China warns against Indian ‘abuse of trade remedy measures’ on solar

Renewable Energy WorldJuly 25, 2017129

China has responded to India’s initiation of an anti-dumping investigation relating to solar cells and module imports from China, Taiwan and Malaysia, by labelling it an “abuse of trade remedy measures”, but also by seeking to cooperate in resolving the trade issue.

Wang Hejun, director of the Trade Relief Investigation Bureau of China's Ministry of Commerce, said in a statement that the Chinese government was highly concerned about the investigation, which relates to both thin-film and crystalline solar cells, including those within modules.

Hejun noted the importance of solar in addressing climate change, promoting rural electrification and eradicating poverty. Futhermore, as solar is an emerging industry, states should be working together to promote its sustainable growth rather than disrupting normal trade order, he added.

Hejun noted how India’s impressive 370% growth in solar deployment over the last three years had benefitted from the price of Chinese equipment coming into India - adding: “The adoption of trade restrictions on photovoltaic cells and components is not conducive to the development of photovoltaic industry in India.”
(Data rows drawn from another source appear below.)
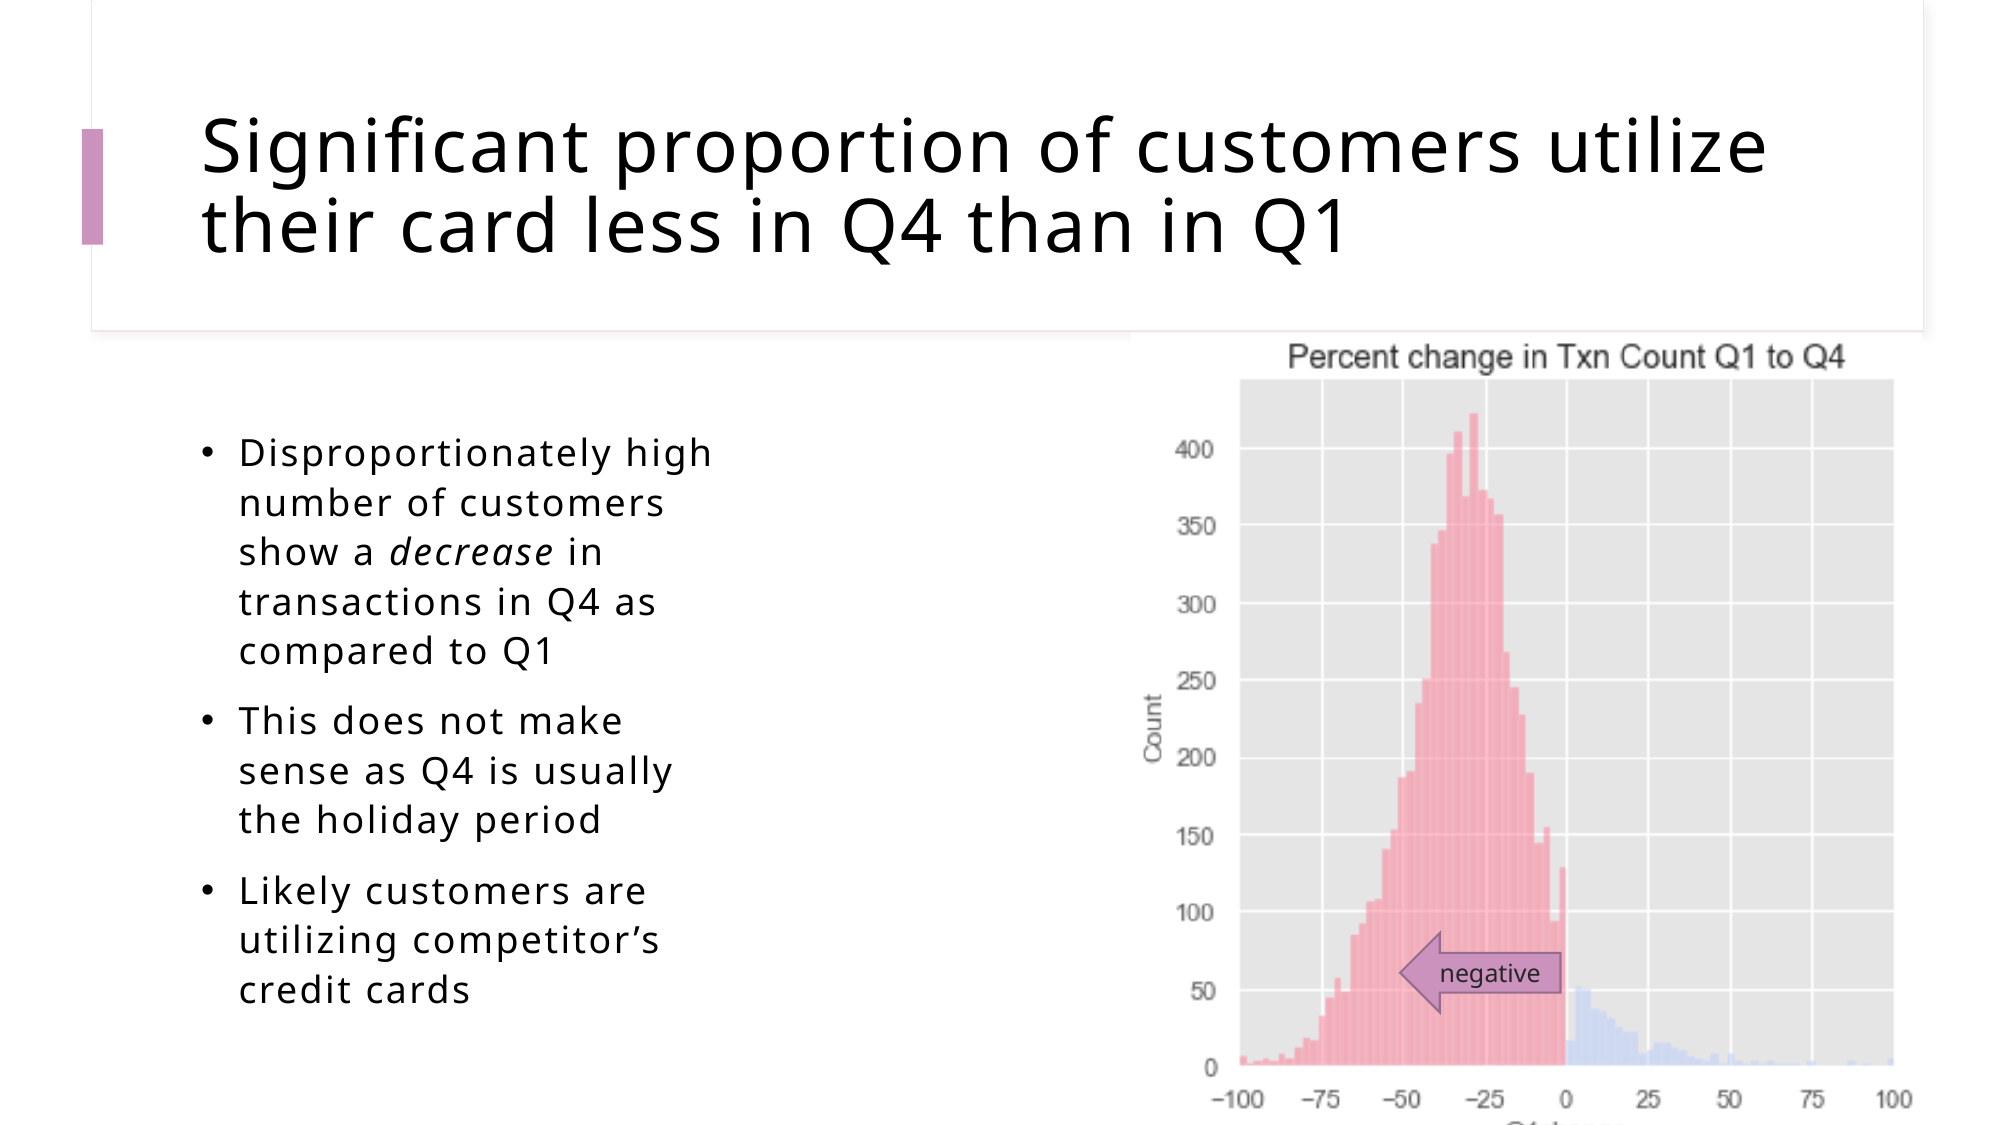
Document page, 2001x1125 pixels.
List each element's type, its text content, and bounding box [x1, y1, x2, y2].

list Disproportionately high number of customers show a decrease in transactions in Q4 as compared to Q1 This does not make sense as Q4 is usually the holiday period Likely customers are utilizing competitor’s credit cards [183, 406, 763, 1013]
title Significant proportion of customers utilize their card less in Q4 than in Q1 [183, 90, 1851, 284]
picture [1131, 333, 1922, 1125]
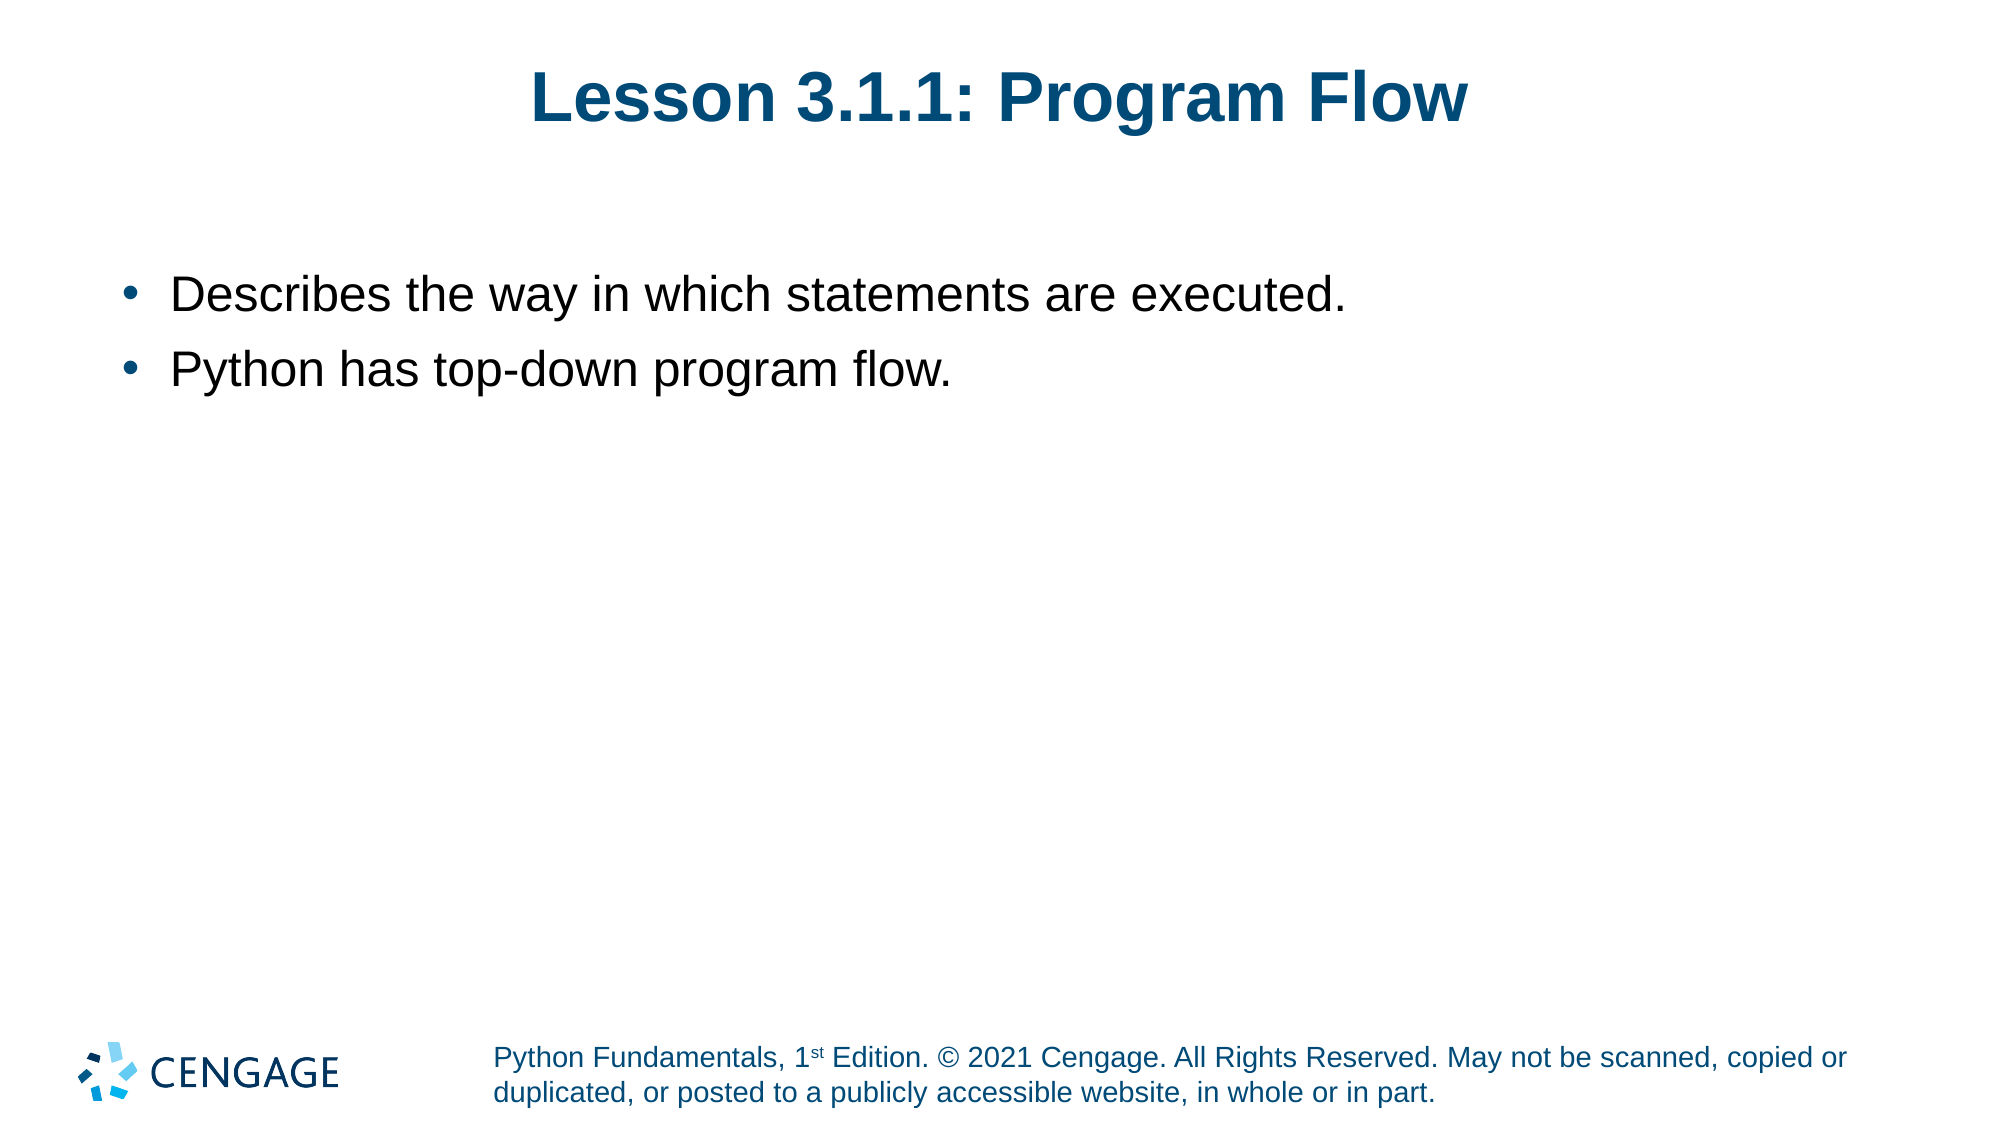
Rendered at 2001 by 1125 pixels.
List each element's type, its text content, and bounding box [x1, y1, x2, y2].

He said such restrictions would also hinder solar's development across the globe as well as hitting trade cooperation between China and India.

Finally, Hejun advised India to carry out its investigations with a “cautious attitude” to avoid abuse of trade remedy measures, before expressing China’s willingness to cooperate in resolving the trade issues and maintaining development of both the upstream and downstream PV industries.

However, despite the rapid increase in Indian solar deployment, Indian domestic PV manufacturers have been struggling to compete with cheaper Chinese imports in recent times, hence the anti-dumping petition filed by the Indian Solar Manufacturer's Association (ISMA) last month.

Bridge to India told PV Tech last week that India has also been considering the introduction of safeguard duties.

Major Chinese module manufacturers such as JinkoSolar, Trina Solar and JA Solar, amongst others have been major suppliers of modules to India’s rapidly expanding downstream PV sector.

However, the inclusion of Taiwan and Malaysia in the investigation broadens the scope of potential sanctions to non-Chinese producers.

In Malaysia, Korean firm Hanwha Q Cells has its largest single solar manufacturing facility as well as CdTe thin-film leader, First Solar, with both supplying modules to key markets such as the US and Europe - as well as India in the case of First Solar. Hanwha Q Cells has typically used its crystalline module production in China for highly competitive markets such as India and China.

The Indian investigation is unlike previous trade disputes in the US and EU, where thin-film products had been excluded from countervailing duties, including the latest case at the US ITC under a Section 201 complaint by bankrupt manufacturer, Suniva and added petitioner, SolarWorld Americas.